Exklusiv für Uncut
„Amrum“ von Hark Bohm ist eine Coming-of-Age-Geschichte aus der Sicht seines Alter Egos des Jungen Nanning auf ebendieser Insel in der Nordsee rund um das Ende des Zweiten Weltkriegs. Nanning ist Sohn eines Nationalsozialisten, der sich abwesend im Krieg befindet. Er lebt mit seinen Geschwistern, der schwangeren Mutter und deren Schwester in einem malerischen Haus am Meer. Langsam erst wird die NS-Ideologie spürbar in dieser Geschichte.

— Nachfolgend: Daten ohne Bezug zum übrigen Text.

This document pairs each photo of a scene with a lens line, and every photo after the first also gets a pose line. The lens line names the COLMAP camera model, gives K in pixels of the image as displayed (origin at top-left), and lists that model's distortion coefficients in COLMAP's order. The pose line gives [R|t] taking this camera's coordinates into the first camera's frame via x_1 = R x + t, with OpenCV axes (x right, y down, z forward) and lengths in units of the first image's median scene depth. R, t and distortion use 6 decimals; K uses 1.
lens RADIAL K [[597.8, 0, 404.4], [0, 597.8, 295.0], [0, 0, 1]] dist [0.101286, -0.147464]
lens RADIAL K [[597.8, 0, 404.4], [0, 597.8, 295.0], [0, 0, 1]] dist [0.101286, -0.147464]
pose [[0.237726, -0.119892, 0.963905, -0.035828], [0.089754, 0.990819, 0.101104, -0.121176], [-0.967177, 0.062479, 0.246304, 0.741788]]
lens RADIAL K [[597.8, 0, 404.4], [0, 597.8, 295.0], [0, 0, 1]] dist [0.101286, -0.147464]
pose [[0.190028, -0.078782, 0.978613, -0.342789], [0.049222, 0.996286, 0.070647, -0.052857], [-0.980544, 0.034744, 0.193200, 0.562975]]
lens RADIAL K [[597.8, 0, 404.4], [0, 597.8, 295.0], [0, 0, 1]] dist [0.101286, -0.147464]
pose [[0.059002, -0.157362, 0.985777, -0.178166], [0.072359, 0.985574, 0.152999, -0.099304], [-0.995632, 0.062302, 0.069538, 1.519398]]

Gewaltig sind die Bilder der Landschaft; die Welt wird durch Nannings Augen betrachtet und erlebt, dem zahlreiche Abenteuer widerfahren. Nanning will dazu gehören, bleibt aber doch ein Außenseiter. Die Geschichte ist intelligent erzählt und schnell ist man in ihren Sog gezogen. Es scheint, als ob die Mutter nach der Geburt ihres vierten Kinds in eine postnatale Depression fällt, aber es ist Hitlers Tod, der sie dazu veranlasst. Sie isst nichts mehr und ihr einziges Begehren nach einem Weißbrot mit Honig wird zum Angelpunkt der Geschichte. Der kleine Nanning hat die Rolle des „Mann im Haus“ über und versucht mit allen Mitteln Nahrungsmittel herbeizuschaffen in den prekären, mangelhaften Zeiten zu Kriegsende. Welch ein Aufwand, Getreide für Weizenmehl zu ergattern und seinem Bäcker-Onkel halsbrecherisch durchs Watt bei steigender Flut zu bringen. Ebenso von seinem nationalsozialistischen Parteimitglieds-Onkel Zucker und Butter zu erbitten, wobei er zu letztem erst nach Kriegsende und nach dessen Selbstmord gelangt. Eine Hindernisjagd um das Honigbrot, die „erfolgreich“ beendet wird und doch tragisch scheitert, wie es das Schicksal will.
Interessant und spannend sind im Film auch die Frauenfiguren dieser Zeit: die der Nazi-Ideologie anhängende Mutter versus ihrer gegen Kriegsende widerständige Schwester, die gemeinsam mit den Kindern unter dem gleichen Dach leben. Sowie das junge Mädchen, das mit einer Gruppe Kinder geflüchtet ist und in etwa gleich alt ist wie Henning. Zarte Bande entstehen unbemerkt zwischen ihnen bzw. sind besonders durch eine bedrohliche Meer-Szene um Leben und Tod dramaturgisch aufgeladen. Die Verabschiedung beider durch einen langen Blick setzt dem Film ein ergreifendes Ende.
Eine große Empfehlung für dieses Meisterwerk, das die eigene Betroffenheit der deutschen und österreichischen Vergangenheit spürbar macht.